Purpose of the Study:
- To develop an advanced computational method for accurate miRNA-disease association prediction.
- To overcome limitations of single GNN models and aggregation methods in learning node representations.
- To leverage integrated datasets and advanced network architectures for improved predictive performance.
Main Methods:
- Constructed a weighted heterogeneous graph integrating miRNA-LncRNA-disease interactions from multiple datasets.
- Employed Principal Neighborhood Aggregation (PNA) for robust node representation extraction using multiple aggregators.
- Fused features from PNA and Graph Attention Networks (GAT) via an attention mechanism for enhanced prediction.
Main Results:
- The proposed PNAGMDA method achieved high performance with Area Under the Curve (AUC) values of 93.82% on HMDD v2.0 and 92.77% on HMDD v3.2.

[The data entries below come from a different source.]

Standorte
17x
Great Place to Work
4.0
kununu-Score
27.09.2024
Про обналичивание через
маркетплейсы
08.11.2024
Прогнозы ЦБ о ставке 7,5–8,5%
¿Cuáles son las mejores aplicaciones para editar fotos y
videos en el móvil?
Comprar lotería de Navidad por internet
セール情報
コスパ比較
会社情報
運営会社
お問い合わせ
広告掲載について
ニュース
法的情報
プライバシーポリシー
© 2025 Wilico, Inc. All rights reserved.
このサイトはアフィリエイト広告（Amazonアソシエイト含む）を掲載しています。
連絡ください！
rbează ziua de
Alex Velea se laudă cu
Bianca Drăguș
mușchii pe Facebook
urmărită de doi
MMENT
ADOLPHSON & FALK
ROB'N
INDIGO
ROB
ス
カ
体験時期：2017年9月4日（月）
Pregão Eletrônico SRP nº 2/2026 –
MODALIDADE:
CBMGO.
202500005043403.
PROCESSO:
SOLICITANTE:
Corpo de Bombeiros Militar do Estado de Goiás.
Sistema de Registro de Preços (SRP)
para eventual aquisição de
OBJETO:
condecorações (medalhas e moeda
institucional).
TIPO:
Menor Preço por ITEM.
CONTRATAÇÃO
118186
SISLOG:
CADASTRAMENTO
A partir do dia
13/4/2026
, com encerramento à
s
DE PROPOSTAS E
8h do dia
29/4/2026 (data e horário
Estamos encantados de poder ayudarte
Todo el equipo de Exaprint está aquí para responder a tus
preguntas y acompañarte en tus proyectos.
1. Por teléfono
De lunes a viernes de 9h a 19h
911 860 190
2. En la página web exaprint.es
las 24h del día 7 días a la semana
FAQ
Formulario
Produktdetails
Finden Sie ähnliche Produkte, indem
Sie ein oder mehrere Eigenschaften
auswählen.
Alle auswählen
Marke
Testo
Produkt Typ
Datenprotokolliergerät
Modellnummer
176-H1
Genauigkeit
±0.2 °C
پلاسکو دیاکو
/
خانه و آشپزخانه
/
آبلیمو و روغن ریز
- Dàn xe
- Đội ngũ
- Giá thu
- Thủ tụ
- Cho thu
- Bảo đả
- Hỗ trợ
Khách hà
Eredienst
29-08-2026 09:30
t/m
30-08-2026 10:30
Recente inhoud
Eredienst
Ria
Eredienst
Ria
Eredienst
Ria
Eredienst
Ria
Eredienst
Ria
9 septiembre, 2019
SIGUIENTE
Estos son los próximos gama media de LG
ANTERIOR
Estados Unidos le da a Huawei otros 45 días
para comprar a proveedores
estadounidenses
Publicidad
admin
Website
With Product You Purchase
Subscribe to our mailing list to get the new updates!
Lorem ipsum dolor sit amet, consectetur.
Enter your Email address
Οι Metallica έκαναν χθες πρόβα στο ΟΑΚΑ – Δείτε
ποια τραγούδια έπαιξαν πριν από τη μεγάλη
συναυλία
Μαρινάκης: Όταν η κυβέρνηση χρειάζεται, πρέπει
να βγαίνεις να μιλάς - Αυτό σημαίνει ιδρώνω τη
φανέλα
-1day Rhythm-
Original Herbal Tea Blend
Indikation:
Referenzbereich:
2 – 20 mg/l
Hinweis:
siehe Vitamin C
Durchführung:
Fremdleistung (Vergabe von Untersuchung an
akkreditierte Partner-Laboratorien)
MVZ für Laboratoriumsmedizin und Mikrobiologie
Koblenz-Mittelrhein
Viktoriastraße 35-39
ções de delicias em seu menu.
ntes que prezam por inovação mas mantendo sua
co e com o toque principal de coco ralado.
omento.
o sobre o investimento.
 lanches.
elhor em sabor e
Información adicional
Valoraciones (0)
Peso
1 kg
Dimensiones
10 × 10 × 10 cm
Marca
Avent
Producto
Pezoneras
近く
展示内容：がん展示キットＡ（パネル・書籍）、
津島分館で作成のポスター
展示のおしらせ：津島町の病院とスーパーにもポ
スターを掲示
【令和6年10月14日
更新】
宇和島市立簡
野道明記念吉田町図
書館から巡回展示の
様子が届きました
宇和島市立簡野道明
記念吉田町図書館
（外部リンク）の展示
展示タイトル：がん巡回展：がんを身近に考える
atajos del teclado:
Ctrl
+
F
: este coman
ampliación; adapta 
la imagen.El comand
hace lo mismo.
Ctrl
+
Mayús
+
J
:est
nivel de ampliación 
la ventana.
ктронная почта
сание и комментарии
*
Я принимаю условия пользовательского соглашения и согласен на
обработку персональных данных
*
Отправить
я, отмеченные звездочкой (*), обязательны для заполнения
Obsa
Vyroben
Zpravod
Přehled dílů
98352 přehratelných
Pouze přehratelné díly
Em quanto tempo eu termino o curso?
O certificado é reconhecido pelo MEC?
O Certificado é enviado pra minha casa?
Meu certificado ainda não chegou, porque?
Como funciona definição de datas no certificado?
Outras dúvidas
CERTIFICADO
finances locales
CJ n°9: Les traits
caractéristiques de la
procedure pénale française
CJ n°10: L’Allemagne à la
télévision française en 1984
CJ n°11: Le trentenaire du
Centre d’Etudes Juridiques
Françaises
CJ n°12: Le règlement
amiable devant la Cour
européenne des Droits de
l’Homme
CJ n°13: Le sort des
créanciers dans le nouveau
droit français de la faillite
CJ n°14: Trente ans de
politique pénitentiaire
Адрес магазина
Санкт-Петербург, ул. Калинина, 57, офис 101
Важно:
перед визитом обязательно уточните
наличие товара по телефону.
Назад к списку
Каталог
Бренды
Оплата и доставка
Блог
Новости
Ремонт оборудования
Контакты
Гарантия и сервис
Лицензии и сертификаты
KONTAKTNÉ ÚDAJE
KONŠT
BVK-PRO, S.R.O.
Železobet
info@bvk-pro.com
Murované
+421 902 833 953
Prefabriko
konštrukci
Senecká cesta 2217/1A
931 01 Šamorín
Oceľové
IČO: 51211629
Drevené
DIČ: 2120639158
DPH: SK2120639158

- Demonstrated superior accuracy in predicting miRNA-disease associations compared to existing methods.
- Case studies validated the reliability and effectiveness of PNAGMDA in identifying disease-associated miRNAs.
Conclusions:
- PNAGMDA offers a powerful and reliable approach for miRNA-disease association prediction.
- The integration of PNA and GAT effectively captures complex relationships within biological networks.
- This method holds significant potential for advancing biomarker discovery and personalized medicine.